Как только Лаура распаковала свои вещи, она поспешила в комнату близняшек Акерсон. Ворвавшись в комнату, она закричала:
– Я свободна, я свободна!
Тамми и новая девочка удивленно посмотрели на нее, а Рут и Тельма бросились ее обнимать, что было похоже на возвращение в настоящую семью.
– Твоя приемная семья невзлюбила тебя? – спросила Рут.
Тельма сказала:
– Ага! Ты воспользовалась планом Акерсонов. – Нет, я убила их всех, пока они спали.
– Тоже дело, – согласилась Тельма.
Новой девочке, Ребекке Богнер, было около одиннадцати лет. Очевидно, она не нашла общего языка с Акерсонами. Слушая Лауру и близняшек, Ребекка говорила: «Вы странные», «Очень странно», «Господи, какие странности» – с таким выражением преимущества и презрения, что отравляла всю атмосферу не хуже химического оружия.
Лаура и близняшки отправились в угол сада, где они могли обсудить пятинедельные новости без сопливых комментариев Ребекки.
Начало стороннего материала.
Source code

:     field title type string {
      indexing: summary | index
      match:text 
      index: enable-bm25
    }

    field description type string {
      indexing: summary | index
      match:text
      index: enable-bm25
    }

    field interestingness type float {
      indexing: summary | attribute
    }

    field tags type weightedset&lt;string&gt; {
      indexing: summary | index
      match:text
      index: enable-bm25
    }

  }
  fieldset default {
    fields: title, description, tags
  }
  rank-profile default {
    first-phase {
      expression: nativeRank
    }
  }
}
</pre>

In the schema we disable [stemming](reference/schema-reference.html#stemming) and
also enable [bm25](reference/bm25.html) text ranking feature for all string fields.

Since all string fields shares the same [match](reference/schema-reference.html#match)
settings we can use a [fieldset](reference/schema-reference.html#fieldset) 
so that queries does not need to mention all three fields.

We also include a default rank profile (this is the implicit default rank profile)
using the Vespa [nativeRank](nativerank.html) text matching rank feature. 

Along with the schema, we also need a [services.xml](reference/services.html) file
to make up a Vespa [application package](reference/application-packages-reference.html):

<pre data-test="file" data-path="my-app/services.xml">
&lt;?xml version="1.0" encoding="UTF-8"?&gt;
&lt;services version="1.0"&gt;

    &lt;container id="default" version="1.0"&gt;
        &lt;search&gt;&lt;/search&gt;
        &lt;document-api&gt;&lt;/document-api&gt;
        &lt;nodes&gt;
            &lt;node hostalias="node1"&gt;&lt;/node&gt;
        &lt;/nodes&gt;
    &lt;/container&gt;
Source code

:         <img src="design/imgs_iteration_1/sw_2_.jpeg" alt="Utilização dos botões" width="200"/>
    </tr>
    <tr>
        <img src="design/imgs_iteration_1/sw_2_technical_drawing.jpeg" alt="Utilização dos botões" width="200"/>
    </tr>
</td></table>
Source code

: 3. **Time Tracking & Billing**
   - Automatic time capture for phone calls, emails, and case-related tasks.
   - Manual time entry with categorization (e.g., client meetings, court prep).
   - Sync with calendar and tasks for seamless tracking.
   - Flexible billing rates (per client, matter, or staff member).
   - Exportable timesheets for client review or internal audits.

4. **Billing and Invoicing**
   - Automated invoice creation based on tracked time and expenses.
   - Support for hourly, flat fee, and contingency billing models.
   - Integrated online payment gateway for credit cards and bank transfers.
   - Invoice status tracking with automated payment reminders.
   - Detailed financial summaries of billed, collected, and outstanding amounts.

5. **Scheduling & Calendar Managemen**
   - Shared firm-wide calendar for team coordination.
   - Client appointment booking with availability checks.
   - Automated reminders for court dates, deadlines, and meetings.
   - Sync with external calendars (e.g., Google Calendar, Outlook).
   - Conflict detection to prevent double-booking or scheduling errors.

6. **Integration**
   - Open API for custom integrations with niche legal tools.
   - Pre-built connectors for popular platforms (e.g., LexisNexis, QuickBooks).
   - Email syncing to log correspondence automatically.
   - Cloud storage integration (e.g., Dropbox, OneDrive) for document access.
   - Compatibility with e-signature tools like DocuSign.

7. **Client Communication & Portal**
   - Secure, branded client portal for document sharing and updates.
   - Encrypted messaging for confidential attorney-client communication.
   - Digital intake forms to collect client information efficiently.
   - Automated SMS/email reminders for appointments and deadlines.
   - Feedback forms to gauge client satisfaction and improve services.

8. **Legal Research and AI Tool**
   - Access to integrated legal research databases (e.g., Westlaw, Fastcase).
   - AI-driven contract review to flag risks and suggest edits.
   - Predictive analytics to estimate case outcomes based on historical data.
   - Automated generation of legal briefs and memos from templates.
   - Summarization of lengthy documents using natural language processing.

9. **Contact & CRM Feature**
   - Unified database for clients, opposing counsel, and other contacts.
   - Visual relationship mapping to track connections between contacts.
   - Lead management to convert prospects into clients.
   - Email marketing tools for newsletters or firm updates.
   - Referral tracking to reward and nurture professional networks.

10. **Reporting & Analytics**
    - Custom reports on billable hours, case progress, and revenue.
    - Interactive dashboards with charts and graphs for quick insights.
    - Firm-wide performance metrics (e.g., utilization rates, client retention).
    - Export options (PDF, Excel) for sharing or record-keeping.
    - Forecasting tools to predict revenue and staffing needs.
Стоял конец октября, и погода была еще теплая, хотя в первой половине утра было довольно прохладно. Они сели на скамейке на игровой площадке, которая была пуста, так как младшие дети готовились к обеду.
Не прошло и пяти минут, как в саду появился Вилли Шинер с электрическим приспособлением для подстригания кустов. Он принялся за работу в тридцати футах от них, но все его внимание было приковано к Лауре.
За обедом Угорь стоял на раздаточной линии, выдавая молоко и куски вишневого пирога. Самый большой кусок пирога он дал Лауре.
В понедельник она вошла в новую школу, где другие дети учились уже четыре недели и успели подружиться. Рут и Тельма были в том же классе, что и она, что делало ее вживание в коллектив проще, но Лаура вновь убедилась, как переменчива была жизнь сирот.
Во вторник, когда Лаура возвращалась из школы, миссис Боумайн остановила ее в коридоре.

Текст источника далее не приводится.